• **Action item**
An exact copy of every record is needed, with the pictures left out.

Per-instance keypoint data

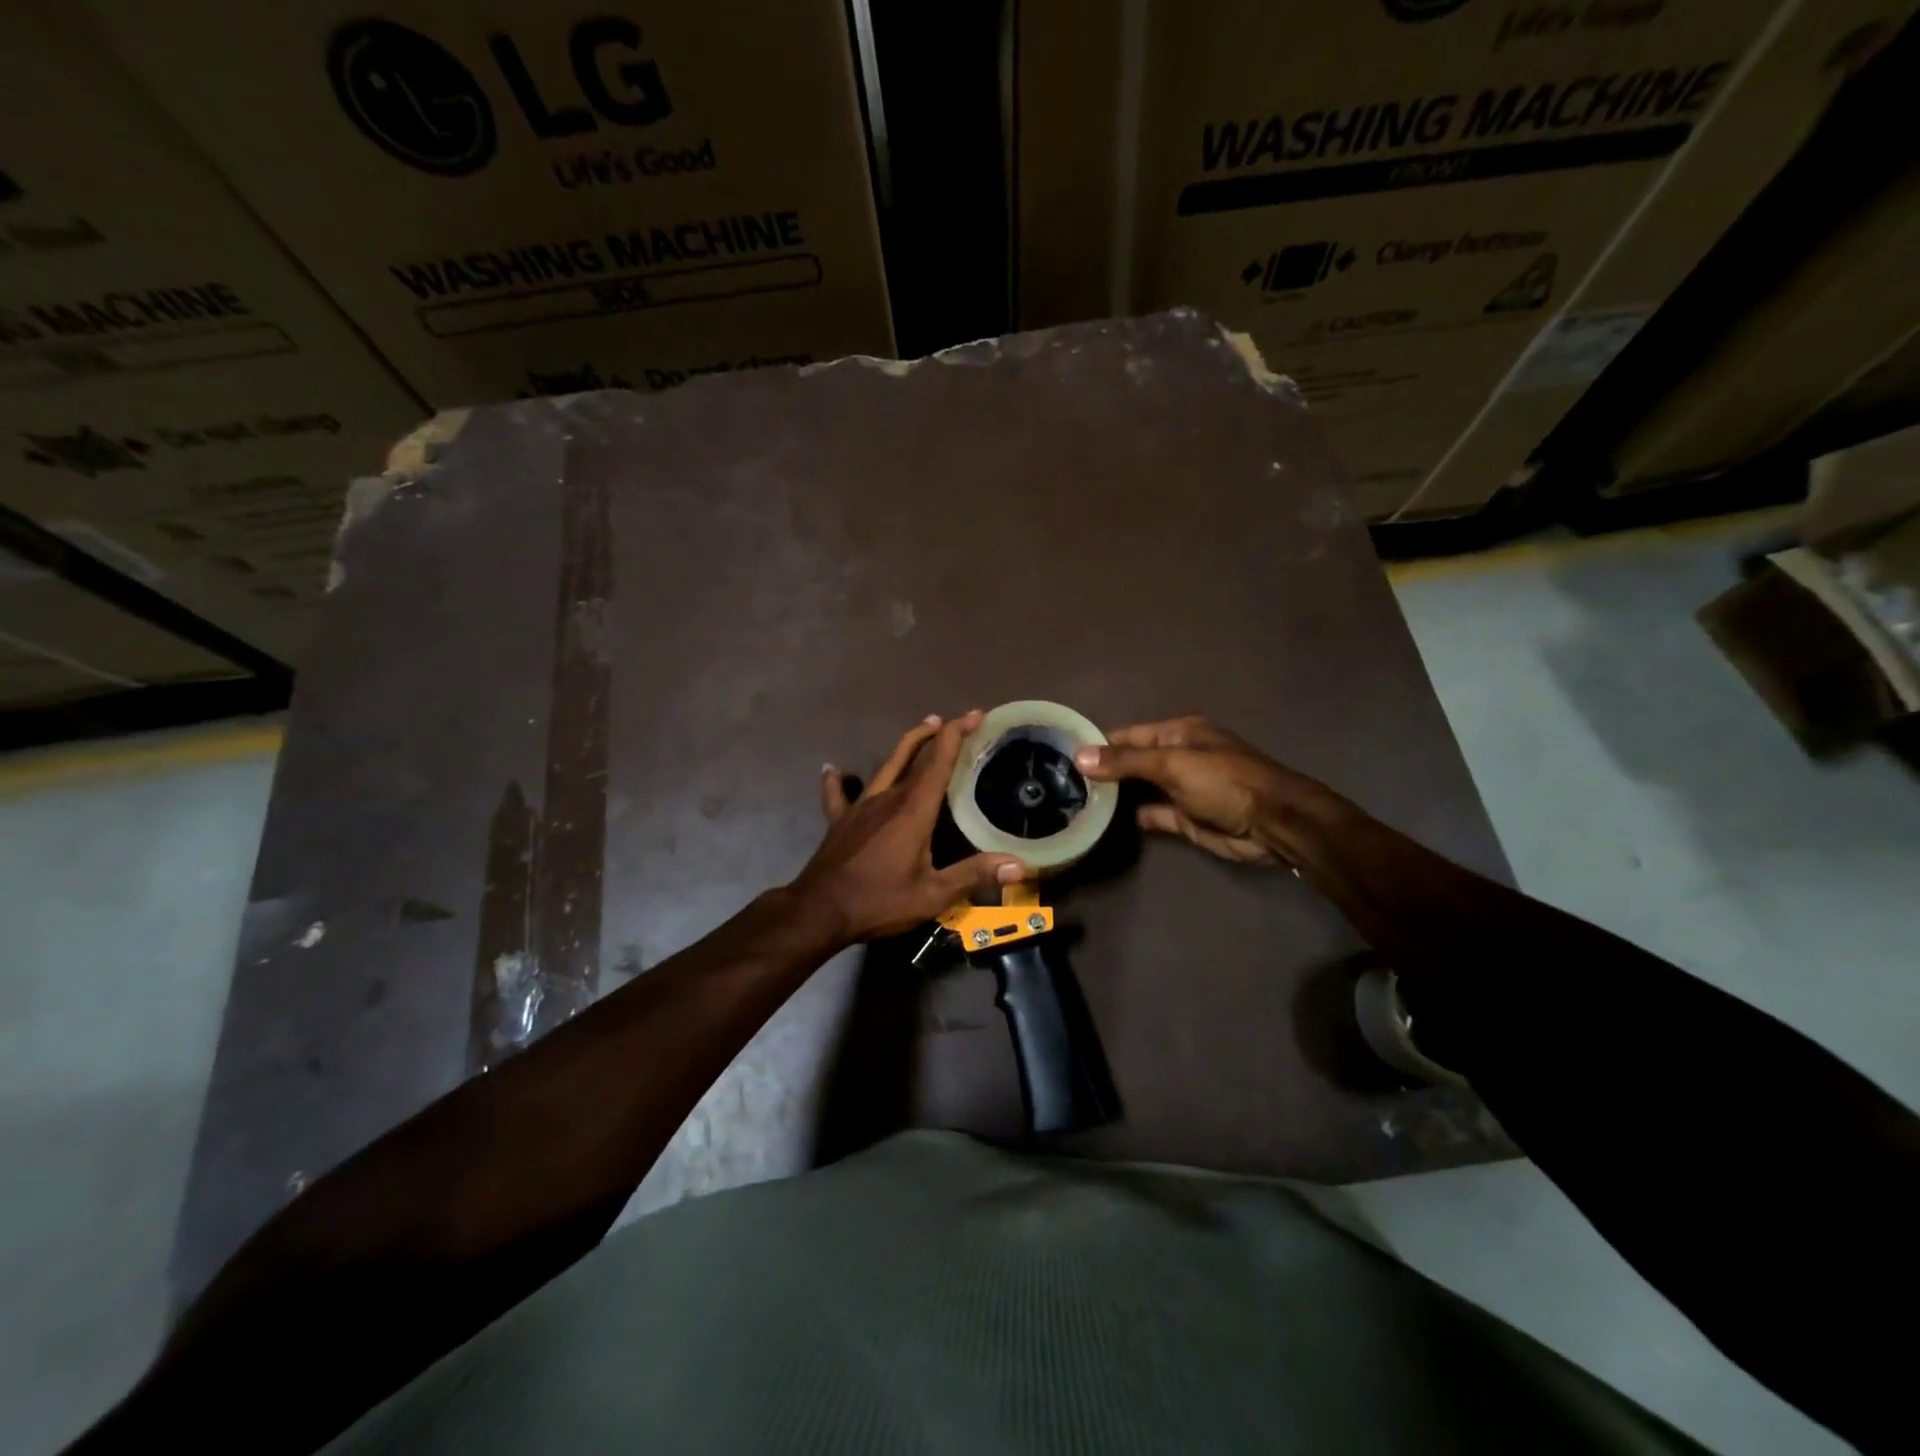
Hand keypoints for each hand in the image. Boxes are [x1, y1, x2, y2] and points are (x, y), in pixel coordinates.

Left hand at [792, 712, 1025, 944]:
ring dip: (905, 747)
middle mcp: (887, 799)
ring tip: (921, 730)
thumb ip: (973, 875)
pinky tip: (833, 770)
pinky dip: (838, 780)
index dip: (957, 735)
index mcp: (913, 811)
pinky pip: (838, 794)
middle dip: (937, 735)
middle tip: (953, 721)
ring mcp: (860, 807)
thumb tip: (1018, 864)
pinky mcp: (840, 821)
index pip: (938, 762)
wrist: (820, 911)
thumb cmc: (880, 901)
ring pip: (885, 767)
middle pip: (913, 756)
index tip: (976, 715)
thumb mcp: (932, 895)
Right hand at [1074, 715, 1327, 864]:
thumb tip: (1080, 756)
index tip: (1061, 755)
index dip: (1096, 744)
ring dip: (1112, 795)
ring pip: (1137, 789)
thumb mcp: (1173, 764)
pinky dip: (1129, 817)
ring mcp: (1180, 789)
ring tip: (1071, 802)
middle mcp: (1176, 757)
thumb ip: (1126, 762)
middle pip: (1130, 762)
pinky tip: (1100, 822)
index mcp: (1177, 733)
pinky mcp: (1183, 818)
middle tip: (1058, 782)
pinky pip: (1150, 814)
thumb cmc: (1225, 782)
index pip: (1127, 735)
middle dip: (1101, 770)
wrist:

• **Output for this task**
Hand keypoints for each hand in the image. Boxes are [x1, y1, x2, y2] and points are (x, y), in pixel coordinates.

Left hand at [792, 712, 1025, 944]:
ring dip: (905, 747)
middle mcp: (887, 799)
ring tip: (921, 730)
thumb ip: (973, 875)
pinky tip: (833, 770)
pinky dip: (838, 780)
index dip: (957, 735)
index mcp: (913, 811)
pinky pip: (838, 794)
middle dip: (937, 735)
middle tip: (953, 721)
ring mcp: (860, 807)
thumb tip: (1018, 864)
pinky mcp: (840, 821)
index pip: (938, 762)
wrist: (820, 911)
thumb cmc: (880, 901)
ring pip: (885, 767)
middle pip: (913, 756)
index tip: (976, 715)
thumb mcp: (932, 895)
Right hand at [1074, 715, 1327, 864]:
thumb tip: (1080, 756)
index tip: (1061, 755)
index dip: (1096, 744)
ring dip: (1112, 795)
ring pip: (1137, 789)
thumb mcp: (1173, 764)
pinky dip: (1129, 817)
ring mcp: (1180, 789)
ring tip: (1071, 802)
middle mcp: (1176, 757)
thumb ip: (1126, 762)
middle pip: (1130, 762)
pinky tip: (1100, 822)
index mcp: (1177, 733)
pinky mcp: (1183, 818)
middle tip: (1058, 782)
pinky pip: (1150, 814)
thumb cmc: (1225, 782)
index pip: (1127, 735)
middle dip: (1101, 770)
wrist:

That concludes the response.